I like these portraits, they have a lot of character. It seems you have a strong understanding of facial proportion and a good eye and mind for characterizing portraits. By that I mean, that it's clear and easy to understand what kind of person they are, like a warrior, or a pirate. Though, on that note, some of the designs are a little simplistic and cliché, but that's part of what makes them so recognizable. I think finding a happy medium between the expected and your own designs is the strongest - in my opinion.
I checked in photoshop, and I see that you are using monotone shading throughout your portraits. That is, you pick a base tone for the skin, and then you simply make it lighter to highlight it. Brining it closer to white. If you look at your hand under a yellow light, and look closely, you'll see that the colors are warmer closest to the light, and the shadows, will in fact, be almost the color's compliment. Something cooler, like a purple or blue. And then there may be reflected atmospheric light from the sun shning through your window, and this too, will change the colors.
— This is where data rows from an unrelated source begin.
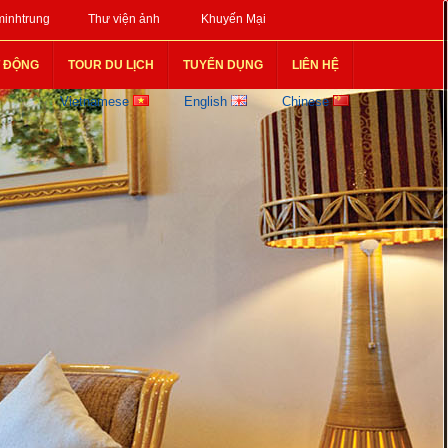
inhtrung
Thư viện ảnh
Khuyến Mại
T ĐỘNG
TOUR DU LỊCH
TUYỂN DỤNG
LIÊN HỆ
Vietnamese
English
Chinese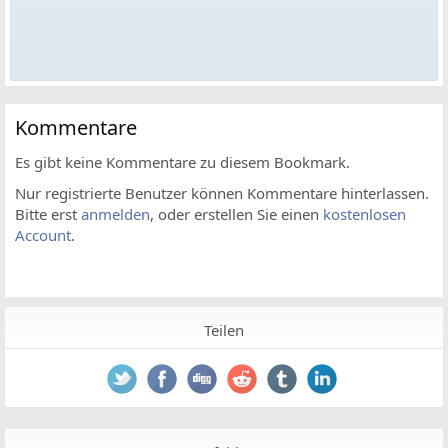
Kommentare
Es gibt keine Kommentare zu diesem Bookmark.
Nur registrierte Benutzer können Kommentare hinterlassen.
Bitte erst
anmelden
, oder erstellen Sie einen
kostenlosen
Account
.
Teilen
It's these accurate representations of color that give us our strongest sense of the 3d form.
I do realize you're going for a cartoony approach, but the way you're using colors is giving the portraits a fairly bland feeling (an error partially made by the Devs as well, who used very white highlights in their portraits, though skintone is varied), and giving their skin a more plastic feel than living flesh. Even an extreme simplification of this principal can be applied to your works; using the same amount of highlights and shadows, but varying their colors slightly. This is in general, cooler colors than midtones, and then again the highlights should desaturate a little, giving them a cooler feel than the midtones as well.
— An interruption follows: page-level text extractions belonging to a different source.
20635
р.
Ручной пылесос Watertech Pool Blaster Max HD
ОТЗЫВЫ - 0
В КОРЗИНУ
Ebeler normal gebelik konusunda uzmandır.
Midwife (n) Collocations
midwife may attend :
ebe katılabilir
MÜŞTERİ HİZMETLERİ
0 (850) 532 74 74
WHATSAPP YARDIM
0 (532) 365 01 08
I also think you're starying to the light side with shadows, and relying on line to establish the forms. This is one approach, but it does flatten out the characters. If you want them flat, that's fine, but if you did want them to pop I would recommend darking the shadows and really checking all of your values in grayscale to see if everything reads.
A good free tutorial covering these subjects in more depth is this one:
http://www.itchstudios.com/psg/art_tut.htm, and the best and most complete book I own covering it in great detail is James Gourney's
Color & Light.
That said, I hope you don't take my critique too harshly, as I'm trying to offer geniune help towards improving your works. I find these very creative. I think you should keep doing them, as they're even inspiring me for new ideas about races. Keep up the good work.